• EXERCISE DATA:

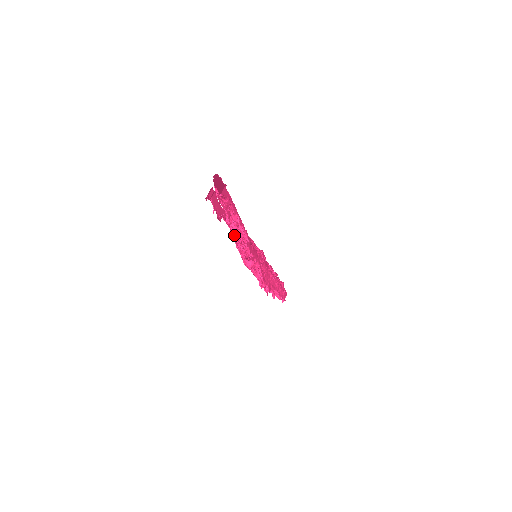
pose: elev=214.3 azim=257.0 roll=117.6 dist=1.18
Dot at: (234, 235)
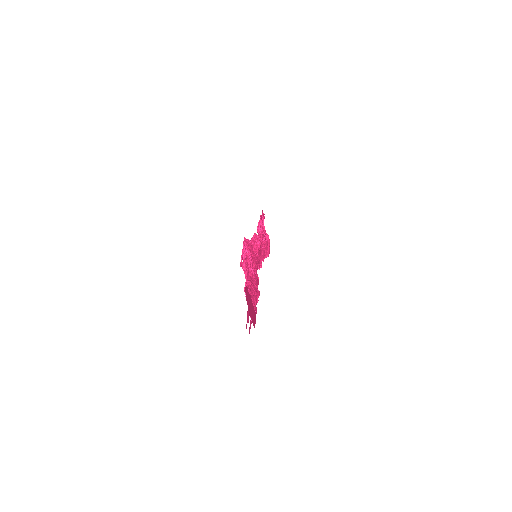
Dot at: occluded
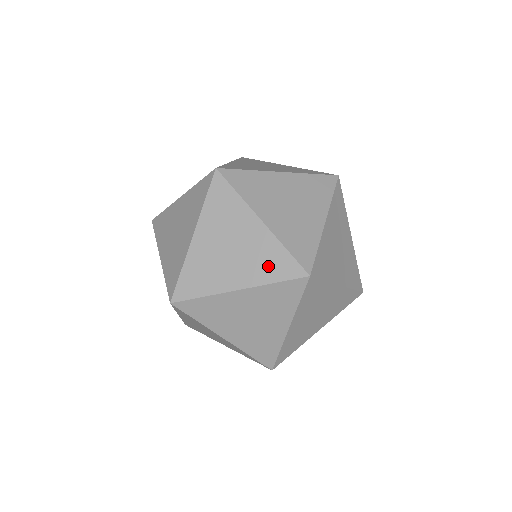
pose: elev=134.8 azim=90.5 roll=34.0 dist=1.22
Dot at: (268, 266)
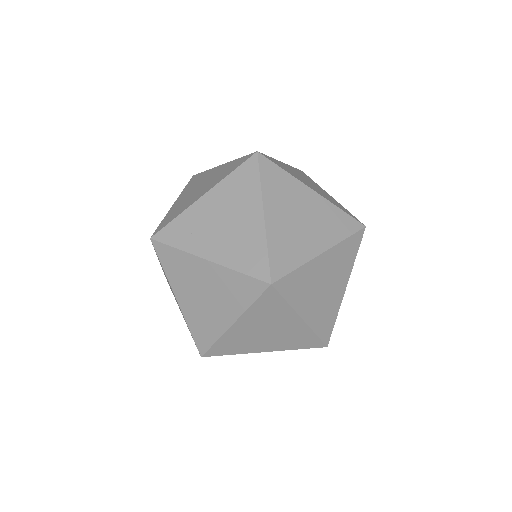
Dot at: occluded
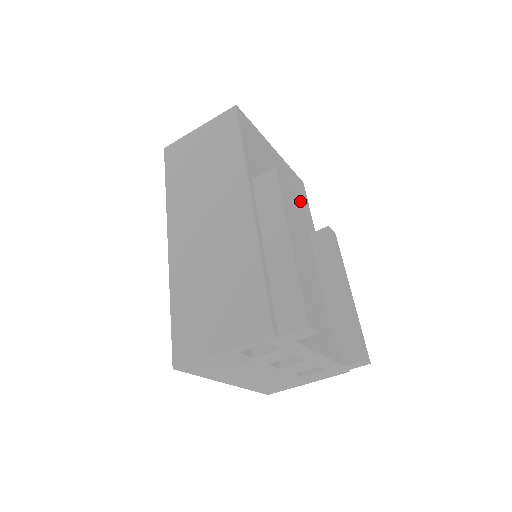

• SET PROBLEM: Pick out each line in the items above that contains the string "pose", and copy those lines in full.

• ANSWER TO THE PROBLEM:
pose: elev=214.3 azim=257.0 roll=117.6 dist=1.18
pose: elev=134.8 azim=90.5 roll=34.0 dist=1.22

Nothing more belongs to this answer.